In a 1988 Black Belt article about one of his tai chi workshops, he was quoted explaining that he focused on the eight-minute form to ensure more students got the maximum benefit possible in the limited time the average American had available, but he introduced advanced concepts in forms, push hands, and applications for health and self-defense for those students with the interest and time to learn. In that workshop he distributed handouts showing how the short form is drawn from the full traditional Yang-style form as taught by Tung Ying-chieh, and he recommended doing the long form whenever time allowed. The workshop also included sessions on Chinese acupuncture, acupressure, herbology, and healthy cooking.
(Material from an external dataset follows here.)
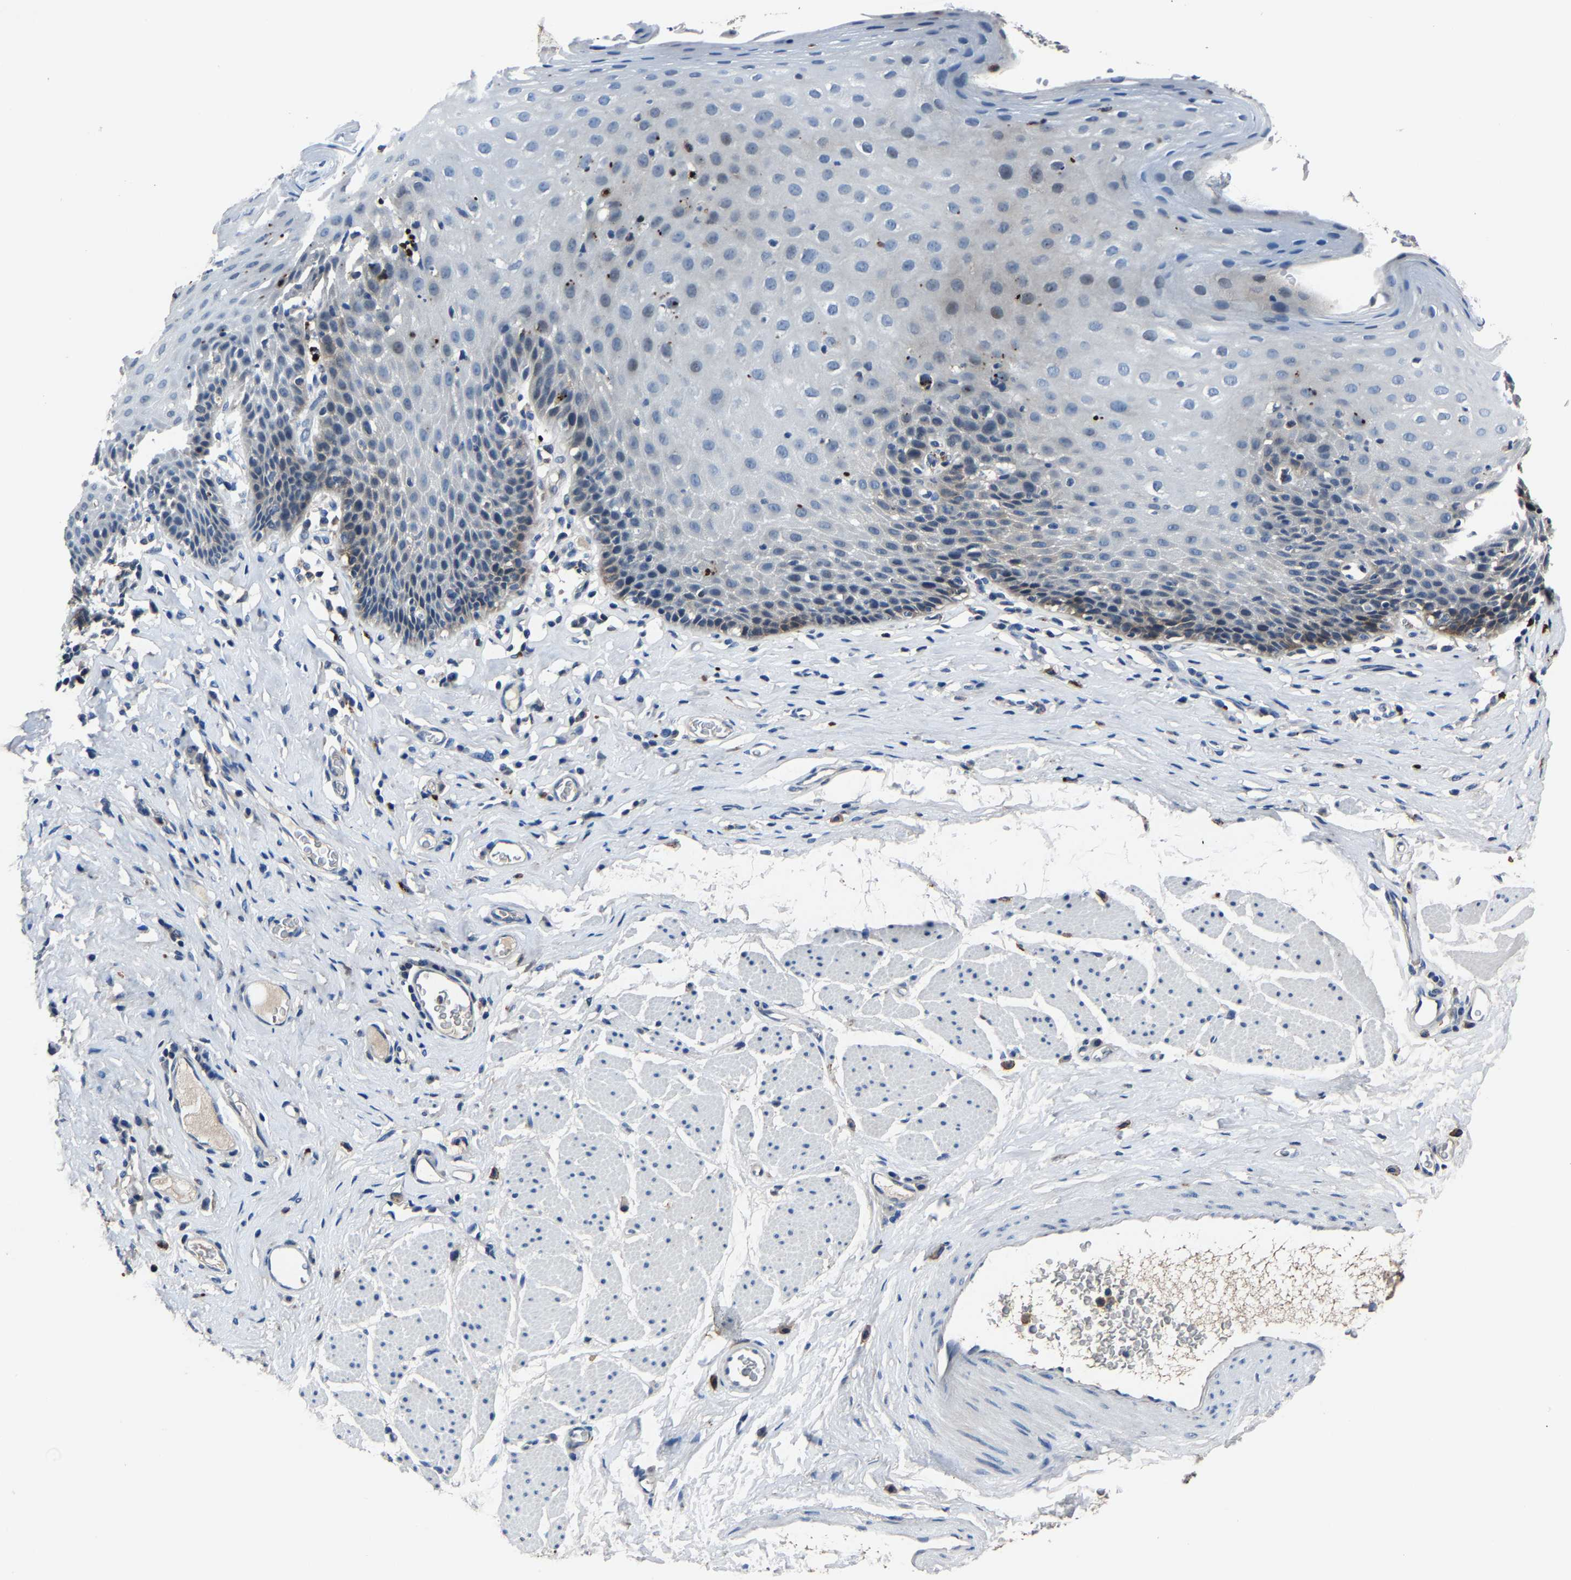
{"staining": {"intensity": "weak", "quantity": "<25%", "location": "cytoplasmic/membranous"}, "tissue": "esophagus", "cell_type": "Squamous epithelial cells", "image_type": "normal", "snomed": [{"axis": "morphology", "description": "Normal tissue, NOS"}, {"axis": "topography", "description": "Esophagus"}], "caption": "Immunohistochemistry (IHC) image of benign esophagus: esophagus stained with DAB (3,3'-diaminobenzidine) demonstrates no significant protein staining in squamous epithelial cells.", "gene": "PCNX2", "patient": {"sex": "female", "age": 61}}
He was on the cover of the December 1993 T'ai Chi magazine, in a photo showing him performing the posture Turn and Kick with Left Sole. That issue featured a lengthy obituary based on information compiled by his student Doria Cook-Nelson on his life and his passionate commitment to introducing tai chi and acupuncture in America, as well as articles by students and the editor reflecting on their experiences with him, his unique teaching style, and his legacy.

== Death ==
Ho'o died on October 2, 1993. His family said he died unexpectedly, standing on his feet. The official cause was arteriosclerotic cardiovascular disease. He was survived by his wife, Jill Goldstein Ho’o, his younger sister, Elizabeth Bowen (née Hoo), his seven children: Brian, Galen, Maya, China, Tai, Tola and Lincoln, and his granddaughter Emma.